Провинциальная история
Но существо сидело.
И было махоньким. Меньше Лилечки, а уж ее-то, как нянюшка баила, цыплята и те затоптать способны.
– Ты кто? – спросила Лилечка тихо. Существо же склонило голову на бок и, открыв пасть, издало тонкий звук, до того жалобный, что остатки страху исчезли.
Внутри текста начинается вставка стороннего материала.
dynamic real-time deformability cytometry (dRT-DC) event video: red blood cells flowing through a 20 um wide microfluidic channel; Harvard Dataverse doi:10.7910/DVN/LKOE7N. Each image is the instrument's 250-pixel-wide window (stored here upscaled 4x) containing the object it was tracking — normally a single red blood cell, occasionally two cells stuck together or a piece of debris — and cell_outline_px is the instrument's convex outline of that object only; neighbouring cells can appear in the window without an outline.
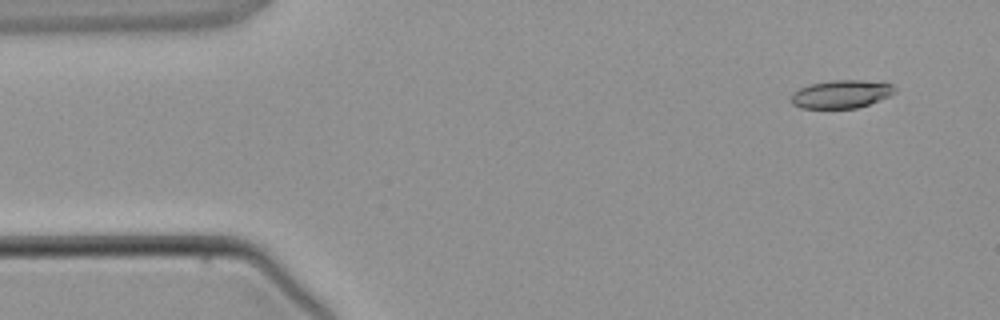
{"species": "common noctule bat (a hibernating species)", "species_latin": "Nyctalus noctula", "temperature_condition": "warm", "stored_images_in_passage": 4, "camera_frame_rate_fps": 3000, "um_per_image_px": 0.085, "animal": {"sex": "male", "body_mass_g": 21.5, "forearm_length_mm": 52.0}, "frame": {"image": 1, "passage_image": 1, "time_ms": 0.0, "image_size_px": [1000, 320], "cell_outline_px": [[896, 92], [880, 100], [856, 108], [800, 108], [792, 104], [788, 100], [792, 92], [808, 84], [832, 80], [864, 80], [892, 84], [896, 88]], "centroid_in_image_um": [71.45, 8.0], "position_along_channel_um": 13.5, "area_um2": 17.17}}
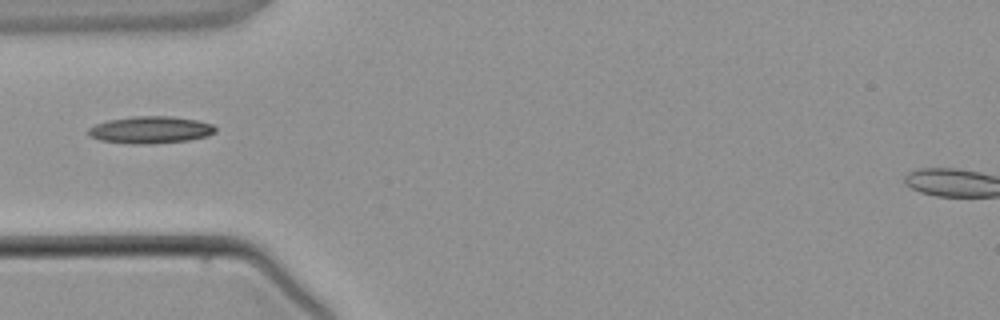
{"frame": {"image": 2, "passage_image": 3, "time_ms": 3.333, "image_size_px": [1000, 320], "cell_outline_px": [[216, 132], [208, 136], [188, 140], [152, 144], [132, 144], [100, 140], [88, 136], [88, 128], [96, 124], [108, 120], [132, 116], [172, 116], [196, 120], [212, 124], [216, 128]], "centroid_in_image_um": [12.79, 11.04], "position_along_channel_um": 72.2, "area_um2": 20.17}}
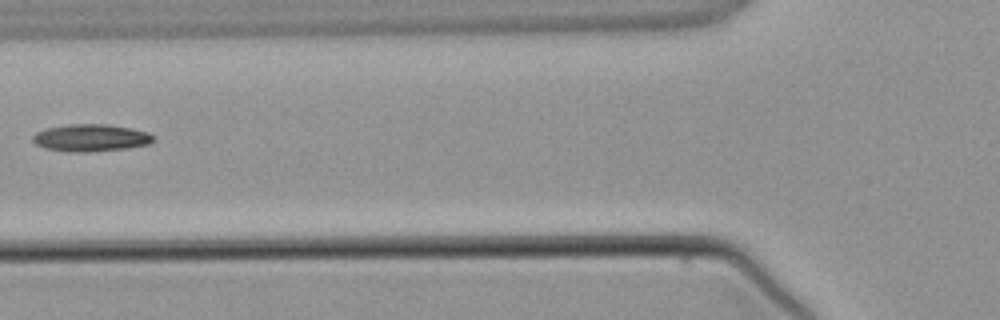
{"frame": {"image": 3, "passage_image": 4, "time_ms": 4.333, "image_size_px": [1000, 320], "cell_outline_px": [[156, 140], [148, 144], [124, 148], [88, 152], [68, 152], [48, 148], [36, 144], [32, 140], [32, 136], [36, 132], [44, 128], [68, 124], [108, 124], [132, 128], [148, 132], [156, 136]], "centroid_in_image_um": [7.73, 11.7], "position_along_channel_um": 118.1, "area_um2": 19.25}}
– Тоже заблудилось? – Лилечка облизала палец. – И я вот…
Существо поднялось.
Казалось, тонкие его лапы с трудом удерживают хрупкое тельце, а как голова не перевешивает, так и вовсе осталось для Лилечки загадкою.
Подобравшись к краю пня, существо посмотрело вниз и вздохнуло совсем уж по-человечески. А Лилечка подумала, что для этакой вот крохи пень должен казаться высоким.
– Я помогу, – решилась она и спешно, боясь передумать, подхватило создание.
До чего же теплое!
Просто раскаленное, как тот камешек, который… еще недавно камешек лежал на пне, а теперь взял и исчез, будто его и не было.
– Вот ведь, – огорчилась Лилечка. – Дурбин ворчать станет…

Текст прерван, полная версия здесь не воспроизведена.